Havana/The human rights defense organization Human Rights Foundation (HRF) thinks that the Cuban government has “direct responsibility” in the deaths of dissidents Oswaldo Payá and Harold Cepero, according to the conclusion of an 88-page report presented this Wednesday at Georgetown University (Washington), on the third anniversary of the death of the opponents.

“The accident (…) is the result of an automobile incident deliberately caused by agents of the State,” assert the authors of the report, lawyers Javier El-Hage and Roberto C. Gonzalez, both of HRF. According to the lawyers, there was “intention to assassinate Oswaldo Payá and the passengers who were travelling with him.” The authors of the report also think there was the intention of “causing them serious bodily injury” or that the event “was carried out with negligence and/or extreme indifference – and an unjustified high risk – for the life of the activist.”

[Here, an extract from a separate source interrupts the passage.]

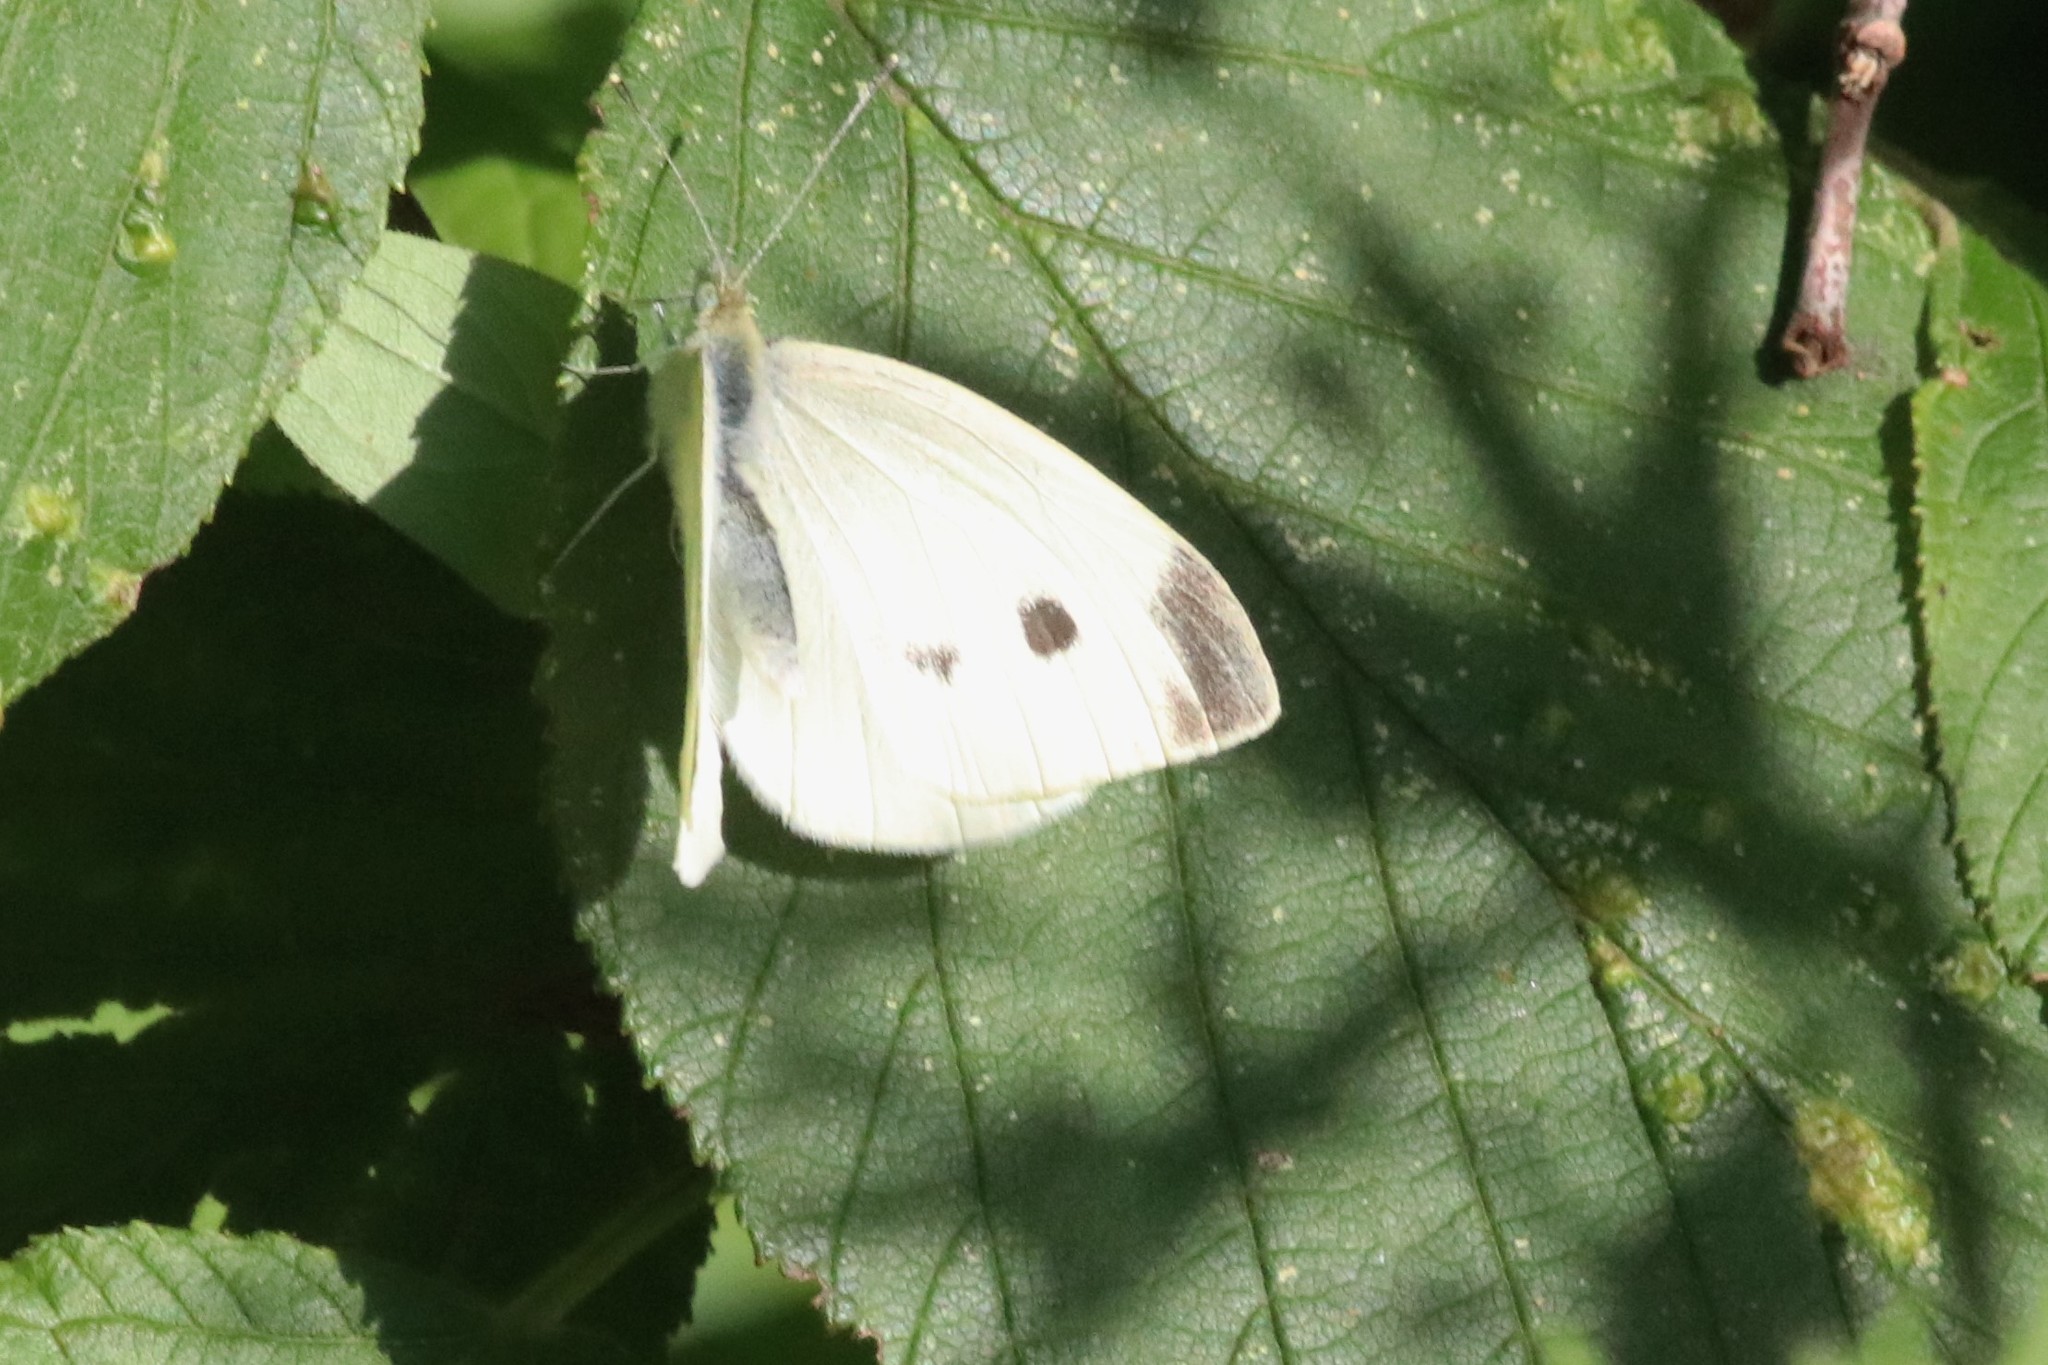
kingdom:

The foundation highlights the “errors” and the “contradictions” of the official investigation into the events of July 22, 2012, documenting numerous violations, such as a faulty autopsy of the “most prominent pro-democracy activist in Latin America in the last 25 years,” according to the president of the HRF, Thor Halvorssen.

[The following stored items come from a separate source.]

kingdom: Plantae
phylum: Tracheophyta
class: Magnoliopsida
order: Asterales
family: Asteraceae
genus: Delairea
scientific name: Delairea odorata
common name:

The report maintains that the evidence, deliberately overlooked by the official investigation, suggests that it was not a traffic accident and implicates the government in the crash between the vehicles.

The organization believes that the Spaniard Ángel Carromero, who was driving the car in which Payá was travelling and who is now on probation in his country, was ”obliged” to confess himself to be responsible, and that Cuban Justice paid no attention to the complaints of the dissident’s relatives, excluding them from the trials. Carromero himself, who was then a leader of the youth branch of Spain’s Popular Party (PP), has asserted on several occasions that the accident was an “attack” orchestrated by the Island’s regime. Those responsible for the report insist that Carromero had no access to a lawyer for weeks and that, later, he was forced to be represented by lawyers with close ties to the Government.

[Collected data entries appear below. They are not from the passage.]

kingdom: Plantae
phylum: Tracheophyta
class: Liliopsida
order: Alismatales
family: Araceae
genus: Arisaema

“The State of Cuba is responsible internationally for having violated Ángel Carromero’s right to an effective legal defense,” says the report, since the authorities refused his defense access to the case file and the opportunity to present new evidence.

“Cuba is not a democratic State in which individual rights are respected or in which there exists independence among the powers of the State,” warns the report, which labels trials that involve dissidents as “a mere formality” in which “all the actors (prosecutor, judge and defense attorney) direct their work towards legitimizing the Government’s decision and not towards the search for the historical truth of events and the punishment of the responsible parties.” The investigation and the later trial in the death of Payá and Cepero were not exceptions, having been carried out in a “context of complete authoritarianism.”

Cuban authorities also did not permit the family of the deceased to speak with the two survivors of the crash (Ángel Carromero and the Swede Jens Aron Modig), and three years after the event, they have still not communicated the result of the autopsy. The dissident’s relatives received the clothes that he was wearing the day of the incident already washed which kept them from opting for an independent examination.

“Havana’s authorities believed that it was necessary to destroy my father,” said the daughter of the opponent, Rosa Maria Payá, present at Georgetown University. “This report will be an important tool against the impunity of those authorities,” she added. According to the activist, the document “is the end of the first part” of her efforts, and the process to clarify what happened to her father “is only beginning” with “the analysis of the evidence” in the hands of the family.

“We plan to use this report as a tool in front of all the international bodies,” said Payá, who calls on Cuban authorities to release her father’s and Cepero’s autopsy reports.

The authors of the report accuse Havana of having violated the Universal Declaration of Human Rights as well as the American Declaration of the Rights and Duties of Man.